А ведь жрец верит в это… Он не знает об огненном духе с мечом. Он искренне полагает, что его бог единственный… А остальные – бесы, враги человеческого рода, а не его бога. Ему не надо выбирать, на чью сторону встать, за него все давно решено! Как же хитер их бог!
Жрецы отбыли ни с чем: исход спора решил Хийси, отпущенный Добробоем. Конечно, они жаловались ректору, но ректор был одновременно деканом врачебного отделения, другом доктора Велезара и ограничился тем, что на следующий день пожурил Млада за невежливую встречу иноземных гостей.
Вечером Млад вывел Мишу в лес, опасаясь, что в одиночестве тот заблудится в незнакомом месте: лучше всего от шаманской болезни помогали долгие прогулки, а иногда они избавляли и от судорожного припадка. Свежий ветер, добрая еда и учитель – вот все, что могло помочь будущему шаману для подготовки к пересотворению.
Разговор с мальчиком не удовлетворил Млада: дело не в телесной слабости – тот рос, окруженный женщинами и жрецами, и не представлял себе, что значит быть мужчиной.

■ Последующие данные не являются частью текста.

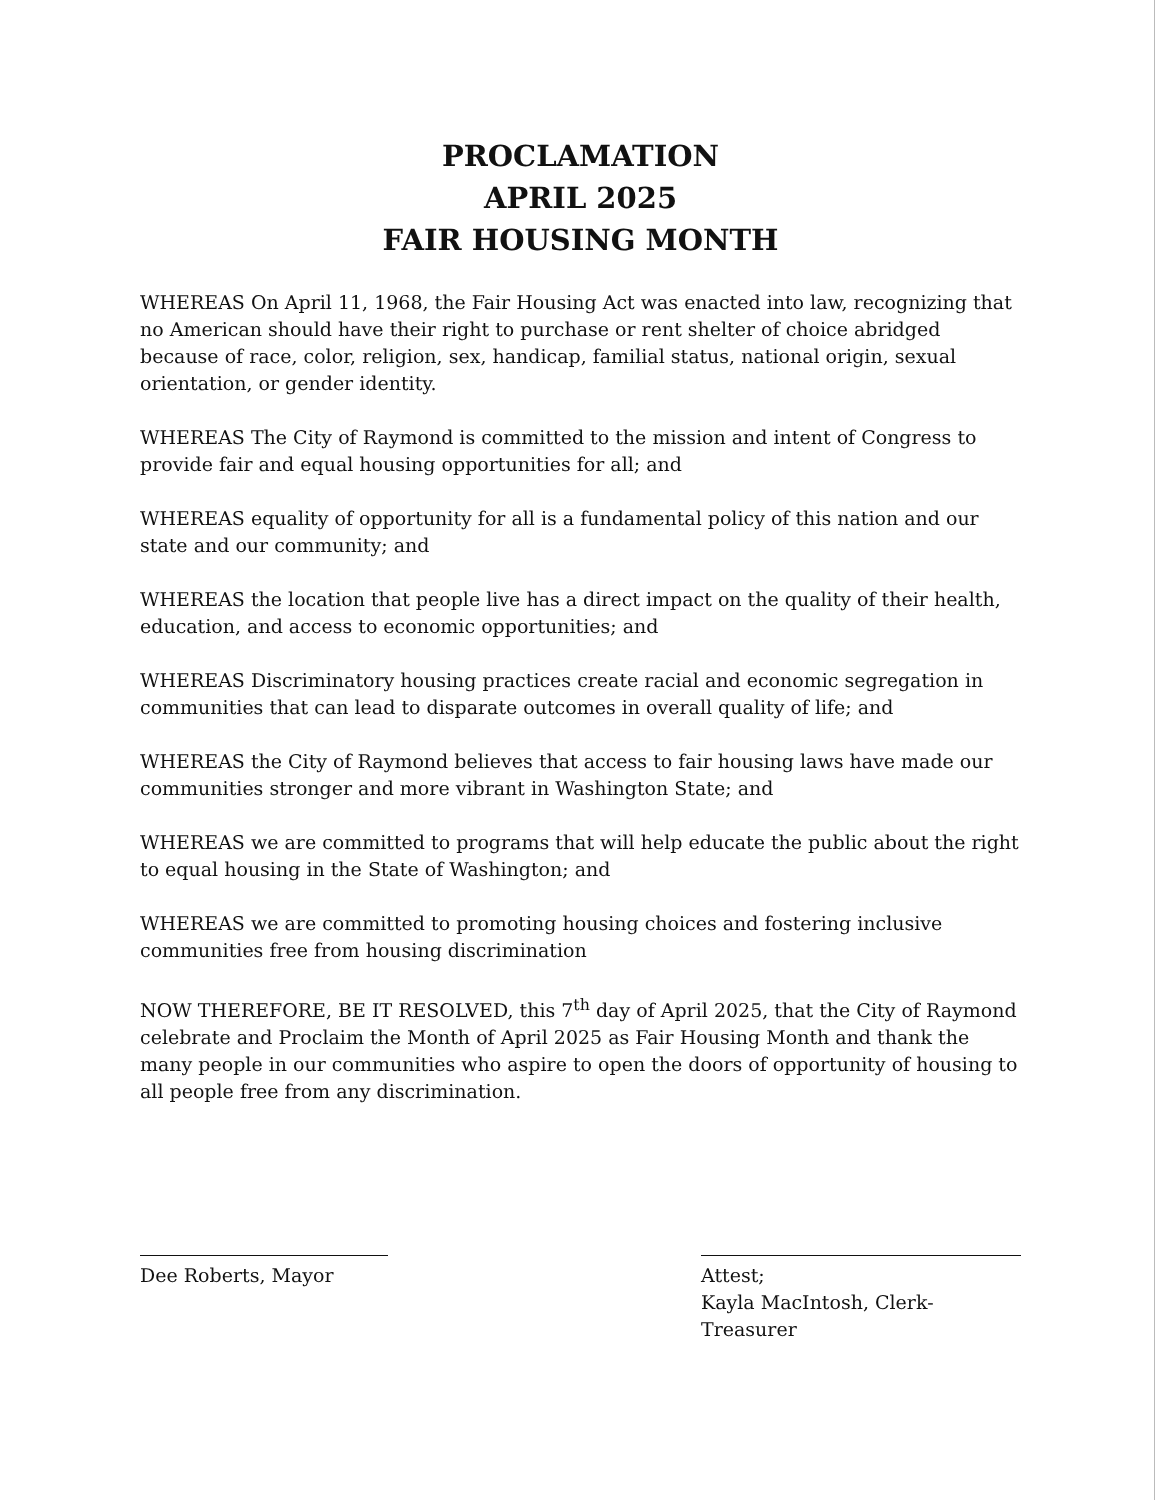PROCLAMATION
APRIL 2025
FAIR HOUSING MONTH
WHEREAS On April 11, 1968, the Fair Housing Act was enacted into law, recognizing that no American should have their right to purchase or rent shelter of choice abridged because of race, color, religion, sex, handicap, familial status, national origin, sexual orientation, or gender identity.
WHEREAS The City of Raymond is committed to the mission and intent of Congress to provide fair and equal housing opportunities for all; and
WHEREAS equality of opportunity for all is a fundamental policy of this nation and our state and our community; and
WHEREAS the location that people live has a direct impact on the quality of their health, education, and access to economic opportunities; and
WHEREAS Discriminatory housing practices create racial and economic segregation in communities that can lead to disparate outcomes in overall quality of life; and
WHEREAS the City of Raymond believes that access to fair housing laws have made our communities stronger and more vibrant in Washington State; and
WHEREAS we are committed to programs that will help educate the public about the right to equal housing in the State of Washington; and
WHEREAS we are committed to promoting housing choices and fostering inclusive communities free from housing discrimination
NOW THEREFORE, BE IT RESOLVED, this 7<sup>th</sup> day of April 2025, that the City of Raymond celebrate and Proclaim the Month of April 2025 as Fair Housing Month and thank the many people in our communities who aspire to open the doors of opportunity of housing to all people free from any discrimination.
Dee Roberts, Mayor Attest;
Kayla MacIntosh, Clerk-Treasurer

Он был на два года старше, чем Млад ко времени своего испытания, но эти два года ничего не дали для его взросления.
Рассказ о пересотворении напугал Мишу. Млад держался на грани: как не напугать, но и не обмануть? И все равно напугал, хотя не сказал и десятой доли того, что знал перед испытанием сам. Млад вывел мальчика на берег Волхова, когда месяц вынырнул из тумана. Кипенно-белое пространство простерлось впереди, сзади тепло светились окна в теремах университета, лаяли собаки в Сычёвке, замер заснеженный лес. Месяц плыл сквозь молчаливую зимнюю ночь, то кутаясь в облаках, то освещая землю ровным синеватым светом.
– Посмотри вокруг. Красиво, правда?
Миша глядел с любопытством и не понимал, о чем говорит Млад.
– Мир, в котором ты живешь, – прекрасен. Он прекрасен каждый час, каждый миг. Жить в этом мире – большое счастье. Что бы с нами ни случалось, как бы тяжело нам ни было, надо помнить об этом.
Юноша кивнул, но слова Млада не тронули его сердца. Может быть, потом, чуть позже, он вспомнит их и поймет?
Млад выделил ему свою спальню, а сам перебрался в спальню к ребятам, на лавку: нет ничего мучительней во время шаманской болезни, чем невозможность остаться в одиночестве. А в незнакомом месте, да еще и зимой, юноше будет трудно уединиться.